さてここでまた国際水準との比較を論じたいと思います。国際水準は100万人に1人ですから、19万3千人中約82人という数はその424倍にもなります。
しかもこれは現時点での確定数であり、繰り返し述べてきたように、現在、がんが発見されていない子どもからも見つかる可能性があるので、424倍以上という必要があるでしょう。ちなみに100万人に2人とした場合は、半分ですから212倍以上です。
ともあれここでは、19万3千に中、確定18人、疑い25人、良性1人という発表の仕方が、誠実なものとは言えないという点を指摘しておきたいと思います。まだ二次検査が半分しかすんでいないことを明示すべきなのです。
資料にはこのことが並べられているので、ウソの発表とは言えないわけですが、これでは意図的にミスリーディングを誘うようなものです。

こうした現実に対してどうするか。すでに(730)で述べたように、僕は免疫力を上げて、がんを抑え込んでいくべく、みんなで努力することが大切だと思います。
もちろん食事療法は当事者や近親者が担うものですが、けして個人任せにせずに社会的ムーブメントを作る必要があります。
同時に、これまでも各地で行っている保養キャンプの実施、あるいは可能な限りの避難の促進も重要です。
放射性ヨウ素の半減期は短いですからすでに被曝は終わってしまっています。だとするならば、被曝した体に可能な限り、ストレスの追加を防ぎ、免疫力を上げることで、がんを抑え込んでいくことが大事なのです。

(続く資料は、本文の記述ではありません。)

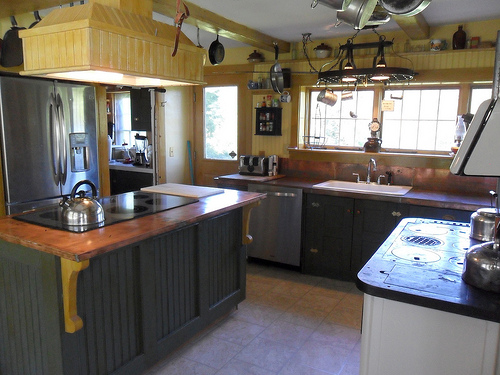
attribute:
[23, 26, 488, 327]
kitchen — busy, large, big, yellow, brown, open, crowded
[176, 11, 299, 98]
pans — hanging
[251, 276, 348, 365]
floor — tan, brown, here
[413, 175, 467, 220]
counter — brown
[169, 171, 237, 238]
island — brown, orange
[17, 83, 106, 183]
fridge — silver, closed, metal, new, close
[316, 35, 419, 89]
pot rack — black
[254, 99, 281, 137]
spice rack — black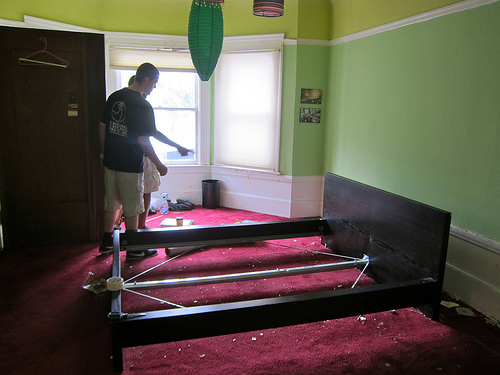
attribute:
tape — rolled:
[106, 270, 123, 290]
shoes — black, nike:
[93, 236, 158, 262]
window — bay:
[108, 31, 284, 178]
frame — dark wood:
[105, 212, 427, 371]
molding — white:
[252, 19, 483, 68]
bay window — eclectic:
[131, 59, 213, 167]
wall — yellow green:
[311, 20, 477, 184]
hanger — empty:
[15, 34, 70, 69]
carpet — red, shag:
[136, 161, 431, 346]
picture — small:
[300, 87, 322, 103]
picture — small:
[298, 107, 323, 123]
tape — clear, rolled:
[103, 268, 125, 290]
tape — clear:
[105, 276, 124, 292]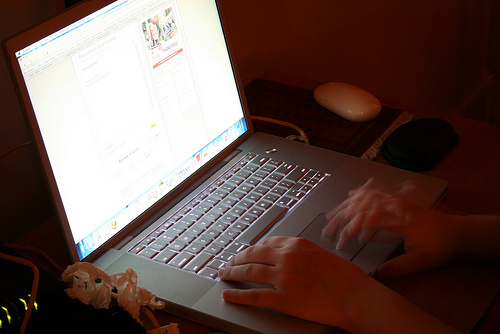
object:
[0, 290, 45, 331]
lights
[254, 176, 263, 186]
key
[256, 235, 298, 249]
finger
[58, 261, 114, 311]
tissue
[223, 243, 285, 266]
middle finger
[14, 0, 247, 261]
computer screen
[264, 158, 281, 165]
keys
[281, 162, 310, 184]
keys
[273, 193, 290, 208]
keys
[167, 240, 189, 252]
silver key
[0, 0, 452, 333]
computer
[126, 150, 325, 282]
keyboard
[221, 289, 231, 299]
fingernail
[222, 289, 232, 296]
person's fingernail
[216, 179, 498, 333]
person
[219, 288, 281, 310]
pinky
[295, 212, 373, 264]
mouse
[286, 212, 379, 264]
mouse pad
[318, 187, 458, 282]
hand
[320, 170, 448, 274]
motion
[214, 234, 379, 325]
hands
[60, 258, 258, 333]
side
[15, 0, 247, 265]
website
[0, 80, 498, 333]
table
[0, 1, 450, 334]
lit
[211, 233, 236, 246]
key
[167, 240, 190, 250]
key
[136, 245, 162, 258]
key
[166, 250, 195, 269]
key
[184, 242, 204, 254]
key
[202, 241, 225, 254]
key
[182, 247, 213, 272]
key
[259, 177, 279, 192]
key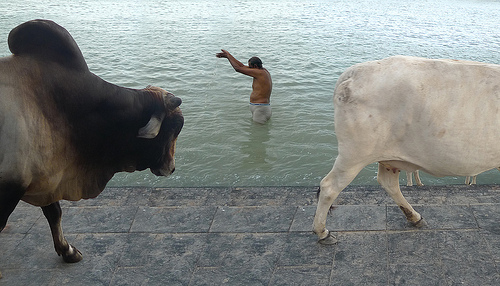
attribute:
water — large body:
[5, 0, 487, 189]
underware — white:
[234, 88, 292, 133]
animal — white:
[292, 47, 499, 246]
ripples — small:
[172, 65, 204, 86]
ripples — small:
[277, 36, 317, 95]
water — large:
[171, 128, 248, 165]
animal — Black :
[4, 11, 205, 266]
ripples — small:
[257, 140, 337, 167]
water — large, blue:
[312, 9, 483, 53]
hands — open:
[212, 45, 231, 61]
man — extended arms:
[211, 45, 276, 124]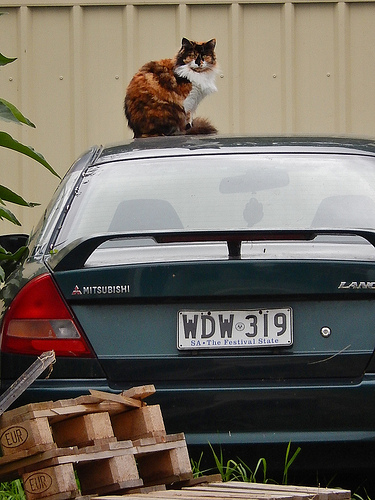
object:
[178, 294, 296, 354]
license plate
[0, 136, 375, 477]
car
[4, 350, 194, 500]
wood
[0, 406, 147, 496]
blocks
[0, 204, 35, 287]
grass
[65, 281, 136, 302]
logo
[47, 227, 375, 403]
trunk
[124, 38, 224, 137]
cat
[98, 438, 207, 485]
pallet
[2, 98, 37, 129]
leaf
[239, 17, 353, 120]
wall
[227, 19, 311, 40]
metal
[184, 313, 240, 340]
letters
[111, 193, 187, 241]
seat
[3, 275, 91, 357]
taillight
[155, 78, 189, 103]
fur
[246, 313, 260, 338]
3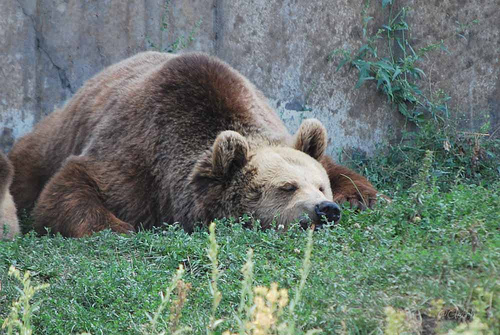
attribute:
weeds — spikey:
[335, 0, 447, 145]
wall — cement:
[218, 2, 496, 139]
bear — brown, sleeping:
[0, 50, 394, 237]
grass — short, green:
[2, 235, 493, 335]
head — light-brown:
[211, 117, 337, 231]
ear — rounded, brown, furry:
[296, 117, 328, 162]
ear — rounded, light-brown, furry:
[212, 129, 248, 183]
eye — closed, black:
[279, 183, 298, 193]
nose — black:
[315, 201, 341, 225]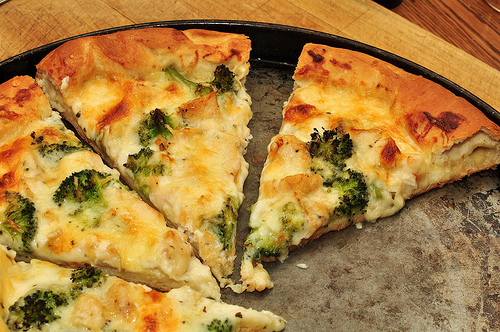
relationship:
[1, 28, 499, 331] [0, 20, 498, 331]
pizza in tray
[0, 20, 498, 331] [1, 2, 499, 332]
tray on table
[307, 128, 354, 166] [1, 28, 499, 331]
broccoli on pizza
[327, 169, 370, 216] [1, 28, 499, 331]
broccoli on pizza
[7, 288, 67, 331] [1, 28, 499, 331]
broccoli on pizza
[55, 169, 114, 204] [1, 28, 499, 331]
broccoli on pizza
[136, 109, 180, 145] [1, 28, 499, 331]
broccoli on pizza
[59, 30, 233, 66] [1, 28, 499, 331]
crust on pizza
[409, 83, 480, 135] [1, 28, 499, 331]
crust on pizza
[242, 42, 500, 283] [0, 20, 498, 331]
slice on tray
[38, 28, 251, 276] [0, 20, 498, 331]
slice on tray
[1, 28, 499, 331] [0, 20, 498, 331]
pizza on tray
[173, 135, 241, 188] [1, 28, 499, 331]
cheese on pizza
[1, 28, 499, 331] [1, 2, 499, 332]
pizza on table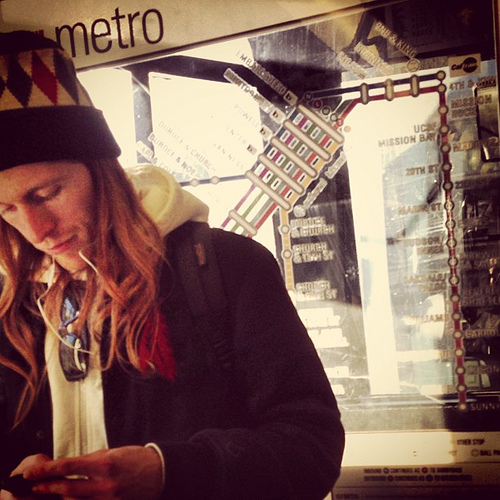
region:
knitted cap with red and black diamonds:
[5, 24, 120, 171]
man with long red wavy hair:
[3, 152, 177, 437]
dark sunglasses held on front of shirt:
[40, 272, 98, 383]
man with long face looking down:
[3, 149, 102, 277]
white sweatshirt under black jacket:
[5, 157, 348, 494]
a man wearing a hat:
[1, 30, 179, 305]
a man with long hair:
[7, 47, 210, 411]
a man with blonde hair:
[1, 55, 149, 319]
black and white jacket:
[40, 197, 375, 492]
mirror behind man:
[114, 49, 481, 494]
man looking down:
[12, 99, 248, 490]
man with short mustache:
[14, 108, 200, 398]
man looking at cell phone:
[0, 29, 347, 497]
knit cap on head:
[0, 28, 120, 171]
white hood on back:
[123, 159, 210, 230]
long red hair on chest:
[1, 159, 158, 427]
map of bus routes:
[110, 8, 494, 497]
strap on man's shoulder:
[171, 220, 243, 382]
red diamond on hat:
[25, 46, 61, 104]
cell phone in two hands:
[0, 438, 154, 498]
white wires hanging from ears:
[33, 223, 118, 359]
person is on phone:
[0, 27, 344, 498]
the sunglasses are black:
[57, 277, 95, 383]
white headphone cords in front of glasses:
[37, 215, 115, 357]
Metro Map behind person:
[74, 0, 499, 498]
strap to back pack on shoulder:
[175, 217, 237, 377]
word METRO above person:
[54, 5, 167, 65]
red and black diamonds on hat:
[0, 50, 97, 110]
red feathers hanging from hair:
[133, 298, 180, 386]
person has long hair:
[0, 153, 178, 428]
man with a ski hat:
[0, 27, 128, 169]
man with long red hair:
[79, 148, 168, 381]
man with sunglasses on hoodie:
[60, 275, 92, 379]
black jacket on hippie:
[5, 226, 347, 498]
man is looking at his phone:
[2, 23, 347, 498]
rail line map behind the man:
[203, 45, 498, 417]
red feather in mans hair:
[129, 286, 194, 388]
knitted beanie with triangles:
[12, 42, 116, 154]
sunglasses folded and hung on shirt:
[36, 263, 100, 398]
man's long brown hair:
[70, 151, 185, 377]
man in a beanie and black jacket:
[30, 30, 308, 485]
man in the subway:
[6, 30, 342, 496]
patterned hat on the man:
[1, 30, 113, 172]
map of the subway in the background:
[70, 0, 495, 427]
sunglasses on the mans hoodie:
[45, 267, 85, 382]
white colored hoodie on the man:
[35, 157, 220, 497]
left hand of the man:
[35, 435, 160, 485]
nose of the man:
[13, 198, 54, 244]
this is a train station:
[9, 15, 496, 474]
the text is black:
[52, 3, 188, 78]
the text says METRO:
[57, 4, 177, 71]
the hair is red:
[64, 182, 156, 354]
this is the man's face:
[19, 183, 98, 273]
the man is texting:
[21, 393, 96, 493]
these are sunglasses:
[8, 295, 85, 393]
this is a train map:
[214, 53, 446, 378]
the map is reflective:
[269, 127, 436, 359]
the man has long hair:
[0, 152, 170, 399]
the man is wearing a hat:
[1, 28, 121, 165]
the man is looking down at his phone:
[1, 35, 293, 498]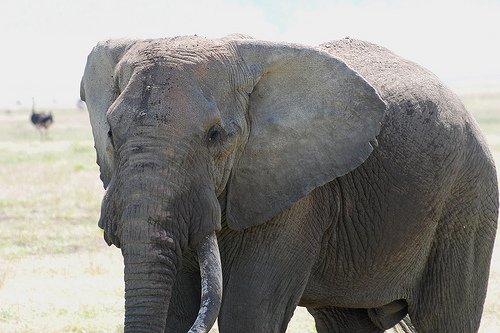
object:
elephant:
[80, 35, 500, 331]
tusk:
[184, 229, 223, 331]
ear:
[225, 41, 387, 231]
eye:
[210, 128, 221, 142]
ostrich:
[30, 95, 54, 141]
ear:
[79, 38, 133, 189]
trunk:
[113, 149, 193, 332]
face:
[98, 60, 244, 332]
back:
[307, 35, 469, 126]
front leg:
[219, 230, 317, 331]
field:
[2, 105, 126, 332]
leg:
[406, 289, 487, 331]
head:
[80, 35, 390, 330]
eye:
[106, 123, 114, 143]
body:
[170, 38, 499, 330]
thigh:
[309, 307, 377, 331]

そのために良いものを食べる必要がある。いいところにいって、いい空気を吸う必要がある。そして何よりもいい人たちに囲まれて、自分は大切な存在なんだ、大切にされているんだという思いで胸を膨らませてあげる必要がある。
現時点ではA判定であろうと今後、がんが発症する可能性を否定しきれないのであれば、発症数を可能な限り抑え込む努力を私たちの手で積み上げようではありませんか。
そのために決意を作るために、腹を決めるために、現時点で国際水準の200倍から400倍とも推定しうる発症数を、ありのままに見据えることが必要だと思います。

この点を踏まえて、甲状腺問題のウオッチを継続します。